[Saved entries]
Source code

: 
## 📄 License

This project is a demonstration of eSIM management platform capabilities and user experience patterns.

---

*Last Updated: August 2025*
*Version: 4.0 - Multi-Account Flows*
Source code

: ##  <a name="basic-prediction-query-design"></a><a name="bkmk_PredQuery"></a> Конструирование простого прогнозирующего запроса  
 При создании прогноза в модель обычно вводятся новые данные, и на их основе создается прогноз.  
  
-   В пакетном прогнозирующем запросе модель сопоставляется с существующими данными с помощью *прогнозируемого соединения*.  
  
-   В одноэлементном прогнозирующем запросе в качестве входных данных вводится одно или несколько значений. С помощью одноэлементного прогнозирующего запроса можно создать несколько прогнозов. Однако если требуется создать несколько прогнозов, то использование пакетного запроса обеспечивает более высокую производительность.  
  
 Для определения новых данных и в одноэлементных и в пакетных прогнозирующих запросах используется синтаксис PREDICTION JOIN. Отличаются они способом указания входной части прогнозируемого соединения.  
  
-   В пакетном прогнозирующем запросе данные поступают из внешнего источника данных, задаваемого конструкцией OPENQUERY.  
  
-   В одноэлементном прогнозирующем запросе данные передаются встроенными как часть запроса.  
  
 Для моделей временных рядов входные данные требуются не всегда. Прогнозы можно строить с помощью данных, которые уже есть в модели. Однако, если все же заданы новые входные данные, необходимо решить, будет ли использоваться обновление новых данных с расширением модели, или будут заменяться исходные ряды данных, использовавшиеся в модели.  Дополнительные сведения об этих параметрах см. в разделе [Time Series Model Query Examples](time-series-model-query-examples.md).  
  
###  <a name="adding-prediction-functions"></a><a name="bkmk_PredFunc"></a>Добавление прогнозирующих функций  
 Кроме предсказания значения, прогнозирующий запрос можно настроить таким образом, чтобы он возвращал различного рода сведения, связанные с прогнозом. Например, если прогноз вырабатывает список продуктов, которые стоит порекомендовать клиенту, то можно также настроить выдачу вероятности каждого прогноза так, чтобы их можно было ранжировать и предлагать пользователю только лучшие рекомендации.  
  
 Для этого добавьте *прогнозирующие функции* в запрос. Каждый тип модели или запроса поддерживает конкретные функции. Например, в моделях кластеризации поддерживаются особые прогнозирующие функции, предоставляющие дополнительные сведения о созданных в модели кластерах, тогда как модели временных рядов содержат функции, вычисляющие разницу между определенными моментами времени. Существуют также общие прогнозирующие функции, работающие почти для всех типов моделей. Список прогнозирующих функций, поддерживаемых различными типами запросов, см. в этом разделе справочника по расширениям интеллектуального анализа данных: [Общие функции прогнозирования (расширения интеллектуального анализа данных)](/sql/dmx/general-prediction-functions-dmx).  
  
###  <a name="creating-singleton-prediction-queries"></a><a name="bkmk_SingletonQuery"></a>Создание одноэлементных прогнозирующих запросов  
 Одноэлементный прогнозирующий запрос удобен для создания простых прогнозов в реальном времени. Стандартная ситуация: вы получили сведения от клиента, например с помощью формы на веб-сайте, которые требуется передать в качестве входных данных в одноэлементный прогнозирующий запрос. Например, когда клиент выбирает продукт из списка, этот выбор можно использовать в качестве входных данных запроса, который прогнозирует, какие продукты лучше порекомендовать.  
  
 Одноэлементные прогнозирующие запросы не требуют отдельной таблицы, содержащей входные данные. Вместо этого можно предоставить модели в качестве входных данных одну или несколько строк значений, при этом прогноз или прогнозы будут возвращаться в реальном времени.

#### Required action:
Find each line above that contains "name", and copy those lines.

#### Written solution:
: ##  <a name="basic-prediction-query-design"></a><a name="bkmk_PredQuery"></a> Конструирование простого прогнозирующего запроса  
###  <a name="adding-prediction-functions"></a><a name="bkmk_PredFunc"></a>Добавление прогнозирующих функций  
###  <a name="creating-singleton-prediction-queries"></a><a name="bkmk_SingletonQuery"></a>Создание одноэлементных прогнозирующих запросов  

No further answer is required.